Conclusive evidence has stated that the activation of NF-κB, a potent inducer of anti-apoptotic genes, could be responsible for unexpected side effects of many commonly used chemotherapeutic drugs (19). Moreover, perturbation of NF-κB pathway in the pathogenesis of most human malignancies has attracted a great interest to the suppression of this nuclear transcription factor (32). Our study delineated that As2O3 at the concentration of 2 µM had minimal effect on the expression level of NF-κB target genes such as MCL-1, BCL-2, and the anti-apoptotic proteins of IAP family. Noteworthy, when As2O3 was used in combination with melatonin, its suppressive effect on the expression level of aforementioned genes turned to be more strengthened, indicative of the negative contributory role of melatonin on the transcription of anti-apoptotic target genes of NF-κB. This finding was in accordance with a study demonstrating that over-expression of MCL-1, a well-known member of anti-apoptotic genes of BCL-2 family, prevented the induction of apoptosis in multiple myeloma cells (33). The results of recent studies also revealed that suppression of either telomerase (34) or neurokinin-1 receptor (35) potentiated As2O3-induced cytotoxicity in APL-derived NB4 cells through down-regulating NF-κB anti-apoptotic target genes. In another study, Qiu et al. introduced asymmetric curcuminoid analogs as potent anticancer agents which not only reduced the survival of gastric cancer cells, but also enhanced the sensitivity of the cells to the common chemotherapeutic drug via downregulation of NF-κB activation (36). Moreover, it has been indicated that over-expression of anti-apoptotic proteins of BCL-2 family endows cancer cells a survival advantage (37-39). Herein, based on the suppressive effect of melatonin on the expression level of anti-apoptotic target genes of NF-κB, it is tempting to hazard a conjecture for the first time that probably the adjuvant effect of melatonin on the anti-tumoral activity of As2O3 is mediated through repressing the NF-κB activation. Consistently, the study by Lu et al. revealed that melatonin is capable of inhibiting nuclear translocation of NF-κB in lung cancer cells (40).

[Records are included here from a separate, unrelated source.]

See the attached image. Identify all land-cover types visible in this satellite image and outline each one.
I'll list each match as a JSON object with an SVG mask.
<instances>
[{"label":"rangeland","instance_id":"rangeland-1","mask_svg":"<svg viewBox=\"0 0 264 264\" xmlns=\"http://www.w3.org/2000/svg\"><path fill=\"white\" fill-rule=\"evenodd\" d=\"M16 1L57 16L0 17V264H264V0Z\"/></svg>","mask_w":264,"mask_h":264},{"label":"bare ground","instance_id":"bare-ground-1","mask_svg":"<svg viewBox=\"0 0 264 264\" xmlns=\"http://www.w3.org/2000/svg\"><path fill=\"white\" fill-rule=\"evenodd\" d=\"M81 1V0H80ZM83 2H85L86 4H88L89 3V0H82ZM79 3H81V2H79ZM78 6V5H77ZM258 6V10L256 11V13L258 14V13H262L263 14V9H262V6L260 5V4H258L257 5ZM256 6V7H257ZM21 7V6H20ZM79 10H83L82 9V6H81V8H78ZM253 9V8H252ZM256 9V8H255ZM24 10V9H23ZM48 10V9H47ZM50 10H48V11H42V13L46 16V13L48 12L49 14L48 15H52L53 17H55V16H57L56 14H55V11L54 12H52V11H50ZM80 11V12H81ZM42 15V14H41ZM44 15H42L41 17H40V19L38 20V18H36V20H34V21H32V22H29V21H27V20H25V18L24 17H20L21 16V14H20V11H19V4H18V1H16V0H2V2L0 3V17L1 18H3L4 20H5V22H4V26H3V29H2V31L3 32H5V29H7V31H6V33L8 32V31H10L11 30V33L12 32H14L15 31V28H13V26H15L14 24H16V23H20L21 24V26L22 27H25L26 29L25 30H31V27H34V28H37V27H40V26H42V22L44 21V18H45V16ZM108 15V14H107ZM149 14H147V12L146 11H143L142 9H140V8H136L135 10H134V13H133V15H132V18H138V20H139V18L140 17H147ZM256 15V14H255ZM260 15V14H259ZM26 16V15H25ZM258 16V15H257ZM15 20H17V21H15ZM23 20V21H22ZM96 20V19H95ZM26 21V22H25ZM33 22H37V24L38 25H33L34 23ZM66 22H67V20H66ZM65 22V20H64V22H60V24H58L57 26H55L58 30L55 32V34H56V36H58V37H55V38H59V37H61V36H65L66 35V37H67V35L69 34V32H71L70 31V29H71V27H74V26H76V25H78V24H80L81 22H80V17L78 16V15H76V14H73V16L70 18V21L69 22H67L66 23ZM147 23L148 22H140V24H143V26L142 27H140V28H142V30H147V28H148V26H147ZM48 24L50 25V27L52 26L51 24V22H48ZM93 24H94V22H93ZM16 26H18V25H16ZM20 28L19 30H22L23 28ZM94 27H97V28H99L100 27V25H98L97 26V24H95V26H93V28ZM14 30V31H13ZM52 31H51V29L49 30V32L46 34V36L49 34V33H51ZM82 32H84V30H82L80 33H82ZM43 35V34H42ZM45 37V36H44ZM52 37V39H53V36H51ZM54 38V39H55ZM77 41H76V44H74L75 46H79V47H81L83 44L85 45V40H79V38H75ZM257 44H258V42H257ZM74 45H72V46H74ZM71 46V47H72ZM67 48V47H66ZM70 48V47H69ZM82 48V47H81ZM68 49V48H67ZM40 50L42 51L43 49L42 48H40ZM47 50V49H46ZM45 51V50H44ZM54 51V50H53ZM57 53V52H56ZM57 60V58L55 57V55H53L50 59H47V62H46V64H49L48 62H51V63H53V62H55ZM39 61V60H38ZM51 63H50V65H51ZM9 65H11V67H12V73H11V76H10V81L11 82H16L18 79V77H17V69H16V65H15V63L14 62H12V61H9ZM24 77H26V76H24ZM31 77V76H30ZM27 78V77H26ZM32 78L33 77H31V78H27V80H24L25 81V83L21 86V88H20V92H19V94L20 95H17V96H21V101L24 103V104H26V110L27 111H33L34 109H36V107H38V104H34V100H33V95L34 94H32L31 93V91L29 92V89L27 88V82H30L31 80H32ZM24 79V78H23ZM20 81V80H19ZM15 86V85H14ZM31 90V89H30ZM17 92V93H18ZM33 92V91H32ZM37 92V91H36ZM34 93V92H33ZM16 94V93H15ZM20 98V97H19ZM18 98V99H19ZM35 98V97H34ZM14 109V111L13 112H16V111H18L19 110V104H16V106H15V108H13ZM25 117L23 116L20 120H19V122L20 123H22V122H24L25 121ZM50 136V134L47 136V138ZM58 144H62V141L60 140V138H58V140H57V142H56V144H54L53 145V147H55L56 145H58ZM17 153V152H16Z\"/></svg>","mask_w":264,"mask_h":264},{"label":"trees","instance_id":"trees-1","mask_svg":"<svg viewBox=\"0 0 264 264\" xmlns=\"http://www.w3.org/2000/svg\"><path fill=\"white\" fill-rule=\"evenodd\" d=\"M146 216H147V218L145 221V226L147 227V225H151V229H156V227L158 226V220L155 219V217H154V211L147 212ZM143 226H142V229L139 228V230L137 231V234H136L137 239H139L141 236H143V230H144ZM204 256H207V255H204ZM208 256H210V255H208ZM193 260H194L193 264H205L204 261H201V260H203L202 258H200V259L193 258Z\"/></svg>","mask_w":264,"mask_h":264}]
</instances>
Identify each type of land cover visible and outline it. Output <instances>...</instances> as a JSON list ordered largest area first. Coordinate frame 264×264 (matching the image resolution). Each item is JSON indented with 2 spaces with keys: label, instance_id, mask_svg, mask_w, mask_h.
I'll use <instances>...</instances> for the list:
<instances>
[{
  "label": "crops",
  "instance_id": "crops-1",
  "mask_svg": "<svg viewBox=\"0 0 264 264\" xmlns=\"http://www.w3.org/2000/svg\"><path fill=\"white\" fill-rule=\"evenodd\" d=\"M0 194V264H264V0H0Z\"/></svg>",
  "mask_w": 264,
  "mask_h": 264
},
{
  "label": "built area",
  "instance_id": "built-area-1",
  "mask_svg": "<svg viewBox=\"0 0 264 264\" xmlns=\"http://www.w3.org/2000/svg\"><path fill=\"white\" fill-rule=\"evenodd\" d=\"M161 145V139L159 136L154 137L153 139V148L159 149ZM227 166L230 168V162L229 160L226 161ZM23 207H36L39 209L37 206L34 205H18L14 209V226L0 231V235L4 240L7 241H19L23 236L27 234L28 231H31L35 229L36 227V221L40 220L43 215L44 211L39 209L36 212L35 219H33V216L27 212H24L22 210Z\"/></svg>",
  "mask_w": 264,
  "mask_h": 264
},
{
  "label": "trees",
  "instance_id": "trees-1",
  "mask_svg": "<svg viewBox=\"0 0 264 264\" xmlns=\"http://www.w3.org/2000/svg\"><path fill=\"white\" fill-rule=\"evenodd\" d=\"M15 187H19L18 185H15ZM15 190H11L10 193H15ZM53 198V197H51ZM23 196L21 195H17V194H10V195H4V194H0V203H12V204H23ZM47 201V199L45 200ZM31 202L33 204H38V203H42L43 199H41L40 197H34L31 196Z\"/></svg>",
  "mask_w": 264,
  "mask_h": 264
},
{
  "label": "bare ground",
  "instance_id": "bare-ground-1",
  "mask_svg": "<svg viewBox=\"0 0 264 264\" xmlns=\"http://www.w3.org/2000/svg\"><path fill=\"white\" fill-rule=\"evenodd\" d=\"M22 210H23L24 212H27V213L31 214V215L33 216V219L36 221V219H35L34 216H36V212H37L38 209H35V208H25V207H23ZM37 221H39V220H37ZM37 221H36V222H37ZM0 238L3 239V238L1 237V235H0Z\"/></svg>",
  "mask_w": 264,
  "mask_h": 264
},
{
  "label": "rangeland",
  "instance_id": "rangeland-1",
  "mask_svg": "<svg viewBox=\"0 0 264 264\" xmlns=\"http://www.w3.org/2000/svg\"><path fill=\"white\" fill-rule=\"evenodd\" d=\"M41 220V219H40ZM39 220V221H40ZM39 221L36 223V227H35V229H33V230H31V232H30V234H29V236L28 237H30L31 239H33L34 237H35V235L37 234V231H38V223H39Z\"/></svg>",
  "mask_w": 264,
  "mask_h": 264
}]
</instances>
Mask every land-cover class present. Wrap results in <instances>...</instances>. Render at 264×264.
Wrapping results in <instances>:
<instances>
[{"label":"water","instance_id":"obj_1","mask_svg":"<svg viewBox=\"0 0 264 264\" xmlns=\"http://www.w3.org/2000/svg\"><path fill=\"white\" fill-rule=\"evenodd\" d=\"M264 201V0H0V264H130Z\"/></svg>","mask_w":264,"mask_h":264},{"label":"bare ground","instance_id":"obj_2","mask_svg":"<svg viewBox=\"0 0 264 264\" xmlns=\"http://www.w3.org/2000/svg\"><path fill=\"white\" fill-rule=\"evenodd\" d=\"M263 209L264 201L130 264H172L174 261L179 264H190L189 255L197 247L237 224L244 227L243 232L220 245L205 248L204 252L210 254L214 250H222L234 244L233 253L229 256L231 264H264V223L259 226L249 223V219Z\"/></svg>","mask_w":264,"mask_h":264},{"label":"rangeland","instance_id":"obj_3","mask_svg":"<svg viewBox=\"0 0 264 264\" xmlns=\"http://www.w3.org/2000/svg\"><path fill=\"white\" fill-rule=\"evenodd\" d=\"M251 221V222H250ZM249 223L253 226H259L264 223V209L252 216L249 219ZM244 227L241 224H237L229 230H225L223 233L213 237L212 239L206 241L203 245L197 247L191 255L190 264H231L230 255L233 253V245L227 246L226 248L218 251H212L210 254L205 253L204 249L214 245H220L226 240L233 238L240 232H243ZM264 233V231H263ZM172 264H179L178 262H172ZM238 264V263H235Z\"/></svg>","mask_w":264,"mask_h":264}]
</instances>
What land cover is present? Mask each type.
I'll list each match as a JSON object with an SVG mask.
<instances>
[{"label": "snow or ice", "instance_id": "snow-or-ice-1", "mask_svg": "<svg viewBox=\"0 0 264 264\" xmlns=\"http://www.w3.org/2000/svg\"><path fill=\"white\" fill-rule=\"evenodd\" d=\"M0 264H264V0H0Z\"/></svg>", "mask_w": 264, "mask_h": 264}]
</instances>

In conclusion, our results clearly demonstrated that besides the pro-apoptotic effect of As2O3 as a single agent in breast cancer, melatonin could significantly boost the anti-tumoral activity of this well-known chemotherapeutic drug in MCF-7 cells. Furtheremore, our results showed that melatonin-plus-As2O3 decreased the survival rate of breast cancer-derived MCF-7 cells by triggering a caspase-3-dependent apoptosis probably through suppressing the expression of anti-apoptotic target genes of NF-κB. Given the safety of melatonin, as the natural secretory product of pineal gland, the resulting data suggests that using melatonin in combination with As2O3 might be advantageous for expediting this hormone as a therapeutic agent in breast cancer.